Variance Co-Variance Matrix computation (VCMatrix):
The VCMatrix computes the co-variances and variances of a matrix. The
diagonal values of the resultant matrix represent variances and
the off-diagonal represent co-variances. Figure 1 shows the experiment
(matrix size: 2200×2200) results on the HC cluster. The JS scheduled
execution outperformed the other three executions (
PRM, LSO, and
LSOR)
for most of the machine sizes and achieves better speedup up-to 24.18%
as compared to the LSO and LSOR, and up-to 39.96% as compared to the
PRM. The JS scheduler optimises the performance of the application on
the HC cluster by utilising the fastest available resources (e.g.,
cores, processors, and machines), reducing the data contention on m01 −
02 (by balancing the machine load), and reducing memory latencies (in the m01 − 02 NUMA machines).
Figure 1: VC Matrix - HC Cluster
Matrix Transposition with Floating Point Operations (MatrixFPO): The
MatrixFPO transposes a matrix, and performs several floating point
operations (e.g., addition, multiplication, and division) at each
transpose step. Figure 1(a) shows the experiment (matrix size: 10000 ×
10000) results on the m01. The JS scheduled execution of the
application achieves up-to 31.09% better speedups as compared to the
LSO. Figure 2(b) shows the experiment results on the HC cluster.
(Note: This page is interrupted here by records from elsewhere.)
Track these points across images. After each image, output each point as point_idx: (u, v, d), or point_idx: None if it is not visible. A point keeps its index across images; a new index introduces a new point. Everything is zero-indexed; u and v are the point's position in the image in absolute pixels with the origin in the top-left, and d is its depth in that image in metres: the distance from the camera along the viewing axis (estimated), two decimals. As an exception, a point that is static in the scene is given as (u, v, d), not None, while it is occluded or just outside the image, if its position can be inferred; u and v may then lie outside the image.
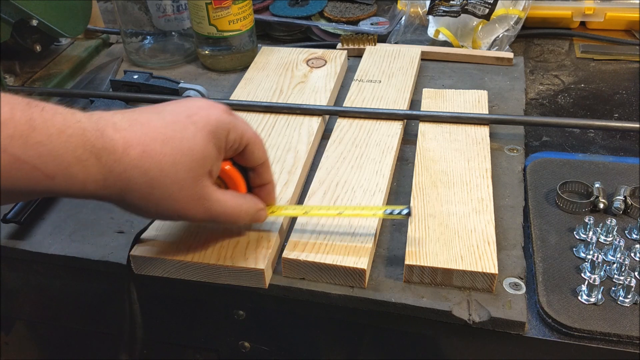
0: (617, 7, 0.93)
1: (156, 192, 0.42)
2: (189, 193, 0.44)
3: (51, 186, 0.39)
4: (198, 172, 0.44)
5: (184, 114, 0.44)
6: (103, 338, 0.71)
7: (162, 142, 0.42)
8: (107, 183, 0.41)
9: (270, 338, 0.61)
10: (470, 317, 0.49)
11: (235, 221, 0.49)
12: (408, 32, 0.93)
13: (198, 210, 0.45)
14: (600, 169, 0.63)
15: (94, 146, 0.39)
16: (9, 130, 0.36)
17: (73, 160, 0.38)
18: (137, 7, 0.86)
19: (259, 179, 0.51)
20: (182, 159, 0.43)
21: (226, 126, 0.45)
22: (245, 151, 0.48)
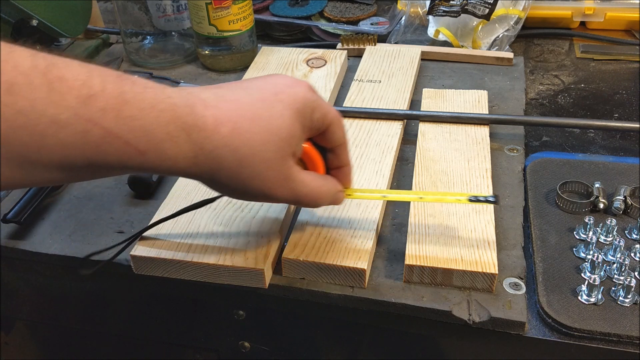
0: (617, 7, 0.93)
1: (245, 171, 0.42)
2: (276, 173, 0.43)
3: (142, 162, 0.38)
4: (285, 151, 0.43)
5: (271, 91, 0.43)
6: (103, 338, 0.71)
7: (251, 120, 0.41)
8: (197, 160, 0.40)
9: (270, 338, 0.61)
10: (470, 317, 0.49)
11: (316, 203, 0.48)
12: (408, 32, 0.93)
13: (283, 190, 0.44)
14: (600, 169, 0.63)
15: (185, 123, 0.39)
16: (100, 103, 0.35)
17: (164, 136, 0.38)
18: (137, 7, 0.86)
19: (337, 160, 0.49)
20: (271, 138, 0.42)
21: (311, 104, 0.44)
22: (327, 131, 0.47)
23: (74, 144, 0.35)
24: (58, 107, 0.34)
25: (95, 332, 0.70)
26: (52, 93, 0.34)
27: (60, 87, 0.34)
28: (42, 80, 0.34)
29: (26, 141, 0.34)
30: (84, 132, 0.35)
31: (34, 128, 0.34)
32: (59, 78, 0.34)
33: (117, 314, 0.67)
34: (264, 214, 0.56)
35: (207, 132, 0.39)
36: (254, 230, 0.55)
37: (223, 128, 0.40)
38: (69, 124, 0.35)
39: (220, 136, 0.40)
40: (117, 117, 0.36)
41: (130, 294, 0.63)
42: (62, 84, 0.34)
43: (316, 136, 0.47)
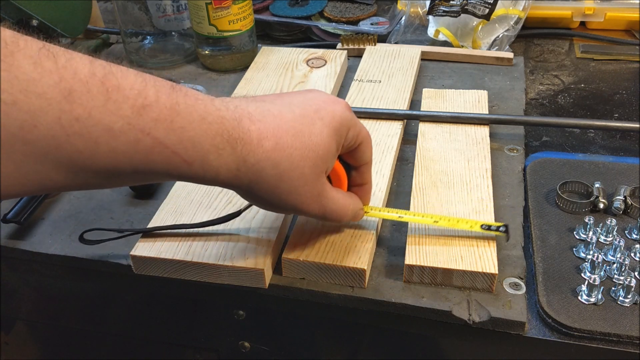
0: (617, 7, 0.93)
1: (283, 186, 0.43)
2: (310, 189, 0.44)
3: (187, 171, 0.39)
4: (320, 168, 0.44)
5: (312, 109, 0.44)
6: (103, 338, 0.71)
7: (293, 136, 0.42)
8: (239, 173, 0.41)
9: (270, 338, 0.61)
10: (470, 317, 0.49)
11: (340, 219, 0.49)
12: (408, 32, 0.93)
13: (315, 206, 0.45)
14: (600, 169, 0.63)
15: (231, 136, 0.39)
16: (154, 113, 0.36)
17: (211, 148, 0.39)
18: (137, 7, 0.86)
19: (360, 178, 0.51)
20: (309, 154, 0.43)
21: (348, 123, 0.46)
22: (357, 149, 0.48)
23: (124, 152, 0.36)
24: (113, 116, 0.35)
25: (95, 332, 0.70)
26: (109, 102, 0.34)
27: (117, 96, 0.35)
28: (99, 88, 0.34)
29: (79, 148, 0.34)
30: (135, 141, 0.36)
31: (88, 135, 0.34)
32: (115, 87, 0.35)
33: (117, 314, 0.67)
34: (264, 214, 0.56)
35: (251, 145, 0.40)
36: (254, 230, 0.55)
37: (267, 142, 0.41)
38: (122, 133, 0.35)
39: (263, 150, 0.41)
40: (168, 128, 0.37)
41: (130, 294, 0.63)
42: (119, 93, 0.35)
43: (345, 154, 0.49)
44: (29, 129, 0.32)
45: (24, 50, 0.32)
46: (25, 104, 0.32)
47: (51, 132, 0.33)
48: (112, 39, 0.98)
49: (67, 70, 0.33)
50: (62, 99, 0.33)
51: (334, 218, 0.48)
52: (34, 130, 0.32)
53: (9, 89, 0.31)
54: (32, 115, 0.32)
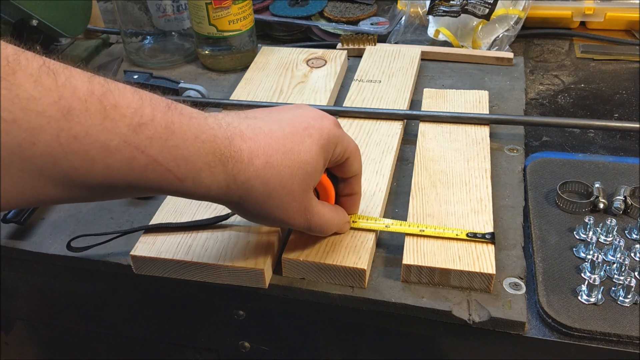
0: (617, 7, 0.93)
1: (271, 202, 0.44)
2: (298, 204, 0.45)
3: (179, 188, 0.40)
4: (308, 184, 0.45)
5: (302, 126, 0.45)
6: (103, 338, 0.71)
7: (283, 154, 0.43)
8: (229, 190, 0.42)
9: (270, 338, 0.61)
10: (470, 317, 0.49)
11: (325, 232, 0.51)
12: (408, 32, 0.93)
13: (300, 220, 0.47)
14: (600, 169, 0.63)
15: (223, 154, 0.40)
16: (149, 132, 0.37)
17: (203, 166, 0.39)
18: (137, 7, 0.86)
19: (348, 189, 0.52)
20: (298, 172, 0.44)
21: (335, 140, 0.47)
22: (345, 163, 0.49)
23: (119, 169, 0.36)
24: (110, 134, 0.35)
25: (95, 332, 0.70)
26: (106, 120, 0.35)
27: (114, 115, 0.35)
28: (97, 107, 0.35)
29: (76, 165, 0.35)
30: (130, 159, 0.36)
31: (85, 153, 0.35)
32: (113, 105, 0.35)
33: (117, 314, 0.67)
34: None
35: (242, 164, 0.41)
36: (254, 230, 0.55)
37: (257, 160, 0.42)
38: (118, 151, 0.36)
39: (253, 168, 0.42)
40: (163, 146, 0.37)
41: (130, 294, 0.63)
42: (116, 111, 0.35)
43: (333, 168, 0.50)
44: (28, 146, 0.33)
45: (25, 68, 0.32)
46: (25, 121, 0.32)
47: (49, 149, 0.33)
48: (112, 39, 0.98)
49: (67, 89, 0.34)
50: (61, 117, 0.33)
51: (319, 231, 0.50)
52: (32, 148, 0.33)
53: (9, 107, 0.32)
54: (31, 133, 0.32)
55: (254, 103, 0.73)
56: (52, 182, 0.35)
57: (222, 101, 0.74)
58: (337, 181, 0.52)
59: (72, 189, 0.36)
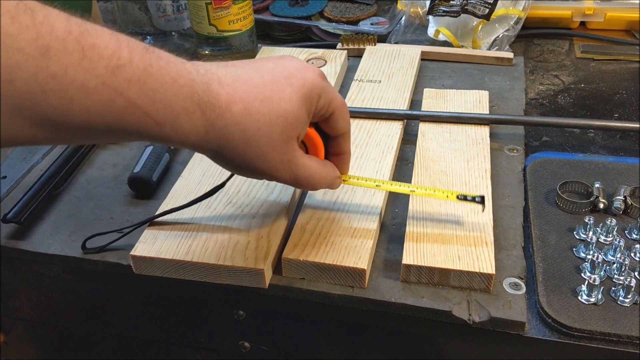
0: (617, 7, 0.93)
1: (250, 150, 0.43)
2: (279, 154, 0.45)
3: (158, 133, 0.39)
4: (290, 134, 0.44)
5: (283, 75, 0.45)
6: (103, 338, 0.71)
7: (262, 102, 0.43)
8: (207, 136, 0.41)
9: (270, 338, 0.61)
10: (470, 317, 0.49)
11: (314, 187, 0.49)
12: (408, 32, 0.93)
13: (285, 172, 0.46)
14: (600, 169, 0.63)
15: (201, 99, 0.40)
16: (127, 74, 0.36)
17: (181, 111, 0.39)
18: (137, 7, 0.86)
19: (337, 147, 0.51)
20: (278, 120, 0.43)
21: (319, 90, 0.46)
22: (330, 118, 0.48)
23: (97, 111, 0.36)
24: (88, 74, 0.35)
25: (95, 332, 0.70)
26: (84, 60, 0.35)
27: (92, 55, 0.35)
28: (75, 46, 0.35)
29: (54, 104, 0.35)
30: (109, 101, 0.36)
31: (63, 93, 0.34)
32: (91, 45, 0.35)
33: (117, 314, 0.67)
34: (264, 214, 0.56)
35: (220, 109, 0.41)
36: (254, 230, 0.55)
37: (235, 107, 0.42)
38: (96, 92, 0.35)
39: (231, 114, 0.41)
40: (141, 89, 0.37)
41: (130, 294, 0.63)
42: (94, 51, 0.35)
43: (320, 122, 0.49)
44: (6, 85, 0.33)
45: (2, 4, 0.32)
46: (3, 58, 0.32)
47: (27, 87, 0.33)
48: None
49: (45, 27, 0.33)
50: (39, 55, 0.33)
51: (307, 185, 0.49)
52: (10, 86, 0.33)
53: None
54: (9, 70, 0.32)
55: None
56: (30, 121, 0.35)
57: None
58: (327, 140, 0.51)
59: (51, 129, 0.36)
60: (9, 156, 0.71)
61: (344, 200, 0.58)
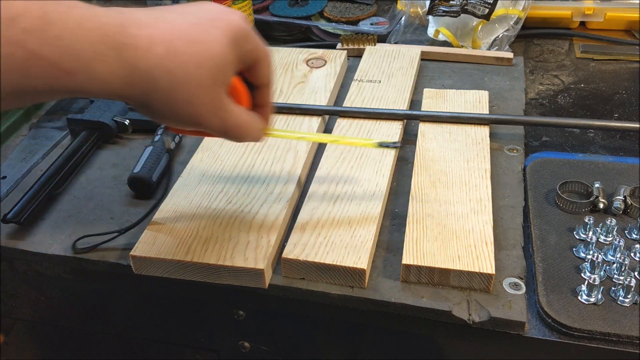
0: (617, 7, 0.93)
1: (179, 95, 0.41)
2: (209, 100, 0.42)
3: (71, 83, 0.37)
4: (218, 78, 0.43)
5: (207, 17, 0.43)
6: (103, 338, 0.71)
7: (187, 43, 0.41)
8: (130, 80, 0.39)
9: (270, 338, 0.61)
10: (470, 317, 0.49)
11: (242, 136, 0.47)
12: (408, 32, 0.93)
13: (215, 119, 0.44)
14: (600, 169, 0.63)
15: (116, 41, 0.38)
16: (23, 24, 0.34)
17: (93, 55, 0.37)
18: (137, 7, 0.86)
19: (260, 99, 0.49)
20: (206, 63, 0.41)
21: (245, 34, 0.44)
22: (256, 66, 0.47)
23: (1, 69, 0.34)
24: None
25: (95, 332, 0.70)
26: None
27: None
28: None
29: None
30: (8, 56, 0.34)
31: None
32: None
33: (117, 314, 0.67)
34: (264, 214, 0.56)
35: (140, 50, 0.39)
36: (254, 230, 0.55)
37: (157, 48, 0.39)
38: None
39: (154, 56, 0.39)
40: (42, 38, 0.35)
41: (130, 294, 0.63)
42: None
43: (245, 71, 0.47)
44: None
45: None
46: None
47: None
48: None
49: None
50: None
51: (236, 134, 0.47)
52: None
53: None
54: None
55: (254, 103, 0.73)
56: None
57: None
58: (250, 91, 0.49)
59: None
60: (9, 156, 0.71)
61: (344, 200, 0.58)
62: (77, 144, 0.70)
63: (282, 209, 0.57)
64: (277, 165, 0.63)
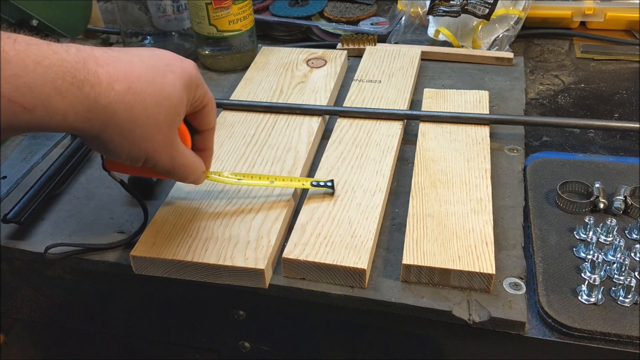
0: (617, 7, 0.93)
1: (137, 131, 0.42)
2: (163, 138, 0.44)
3: (31, 119, 0.38)
4: (173, 119, 0.45)
5: (163, 62, 0.45)
6: (103, 338, 0.71)
7: (146, 83, 0.42)
8: (89, 115, 0.40)
9: (270, 338, 0.61)
10: (470, 317, 0.49)
11: (186, 176, 0.50)
12: (408, 32, 0.93)
13: (165, 156, 0.46)
14: (600, 169, 0.63)
15: (75, 77, 0.39)
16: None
17: (52, 92, 0.38)
18: (137, 7, 0.86)
19: (202, 143, 0.52)
20: (164, 103, 0.43)
21: (197, 81, 0.46)
22: (202, 111, 0.49)
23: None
24: None
25: (95, 332, 0.70)
26: None
27: None
28: None
29: None
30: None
31: None
32: None
33: (117, 314, 0.67)
34: (264, 214, 0.56)
35: (101, 86, 0.40)
36: (254, 230, 0.55)
37: (118, 85, 0.41)
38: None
39: (115, 92, 0.40)
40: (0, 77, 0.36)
41: (130, 294, 0.63)
42: None
43: (190, 116, 0.49)
44: None
45: None
46: None
47: None
48: (112, 39, 0.98)
49: None
50: None
51: (181, 173, 0.49)
52: None
53: None
54: None
55: (254, 103, 0.73)
56: None
57: (222, 101, 0.73)
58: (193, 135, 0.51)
59: None
60: (9, 156, 0.71)
61: (344, 200, 0.58)
62: (77, 143, 0.70)
63: (282, 209, 0.57)
64: (277, 166, 0.63)
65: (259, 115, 0.72)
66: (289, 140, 0.67)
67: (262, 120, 0.71)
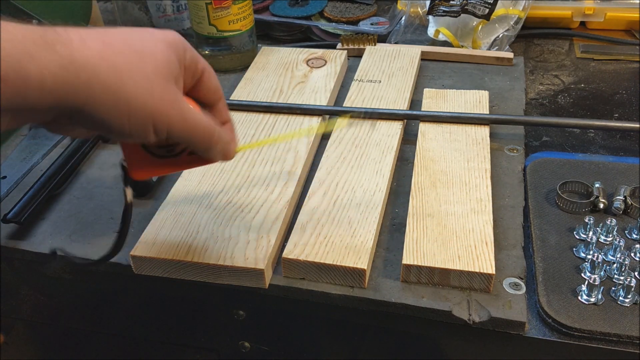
0: (617, 7, 0.93)
1: (128, 86, 0.38)
2: (163, 89, 0.40)
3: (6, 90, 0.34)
4: (164, 73, 0.40)
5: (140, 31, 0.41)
6: (103, 338, 0.71)
7: (123, 42, 0.39)
8: (67, 75, 0.36)
9: (270, 338, 0.61)
10: (470, 317, 0.49)
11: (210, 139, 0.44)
12: (408, 32, 0.93)
13: (174, 112, 0.40)
14: (600, 169, 0.63)
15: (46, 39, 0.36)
16: None
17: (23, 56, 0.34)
18: (137, 7, 0.86)
19: (219, 117, 0.47)
20: (147, 59, 0.39)
21: (183, 44, 0.43)
22: (202, 80, 0.45)
23: None
24: None
25: (95, 332, 0.70)
26: None
27: None
28: None
29: None
30: None
31: None
32: None
33: (117, 314, 0.67)
34: (264, 214, 0.56)
35: (72, 44, 0.36)
36: (254, 230, 0.55)
37: (92, 43, 0.37)
38: None
39: (90, 49, 0.37)
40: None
41: (130, 294, 0.63)
42: None
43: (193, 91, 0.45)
44: None
45: None
46: None
47: None
48: (112, 39, 0.97)
49: None
50: None
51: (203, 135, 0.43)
52: None
53: None
54: None
55: (254, 103, 0.73)
56: None
57: (222, 101, 0.73)
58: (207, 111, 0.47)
59: None
60: (9, 156, 0.71)
61: (344, 200, 0.58)
62: (77, 144, 0.70)
63: (282, 209, 0.57)
64: (277, 166, 0.63)
65: (259, 115, 0.72)
66: (288, 141, 0.67)
67: (262, 120, 0.71)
The JS
scheduler based execution achieves better speedups for most of the
machine sizes and achieves up-to 48.75% (as compared to the LSO),
35.47% (as compared to the LSOR), and 44.05% more speedups (as compared
to the PRM execution). The JS scheduled execution achieves better
performance results as compared to other executions because of the
optimisations (using the PF list for the target application class and
the
architecture) applied by the JS scheduler.
Figure 2: MatrixFPO - experimental results.
NAS benchmarks EP kernel:
The NAS EP kernel is used to measure the computational performance of
parallel computers. Figure 3 shows the experiment (data size: 16777216
× 100) results on the m01. We experimented and compared the JS
scheduled, LSO, PRM, and the Proactive-based executions. The results
show that, the JS scheduled execution achieves better speedups as
compared to all the other executions and achieves up-to 16.82% (as
compared to the LSO), up-to 12.13% (as compared to the Proactive), and
up-to 30.32% (as compared to the PRM) more speedups. Proactive exhibits
the low performance since it has no capability to map the active
objects on specific cores. Although the EP kernel has small memory
footprints still the remotely scheduled Proactive objects cause some
performance degradations as compared to the JS scheduled execution.
Figure 3: NAS benchmarks EP kernel - experimental results.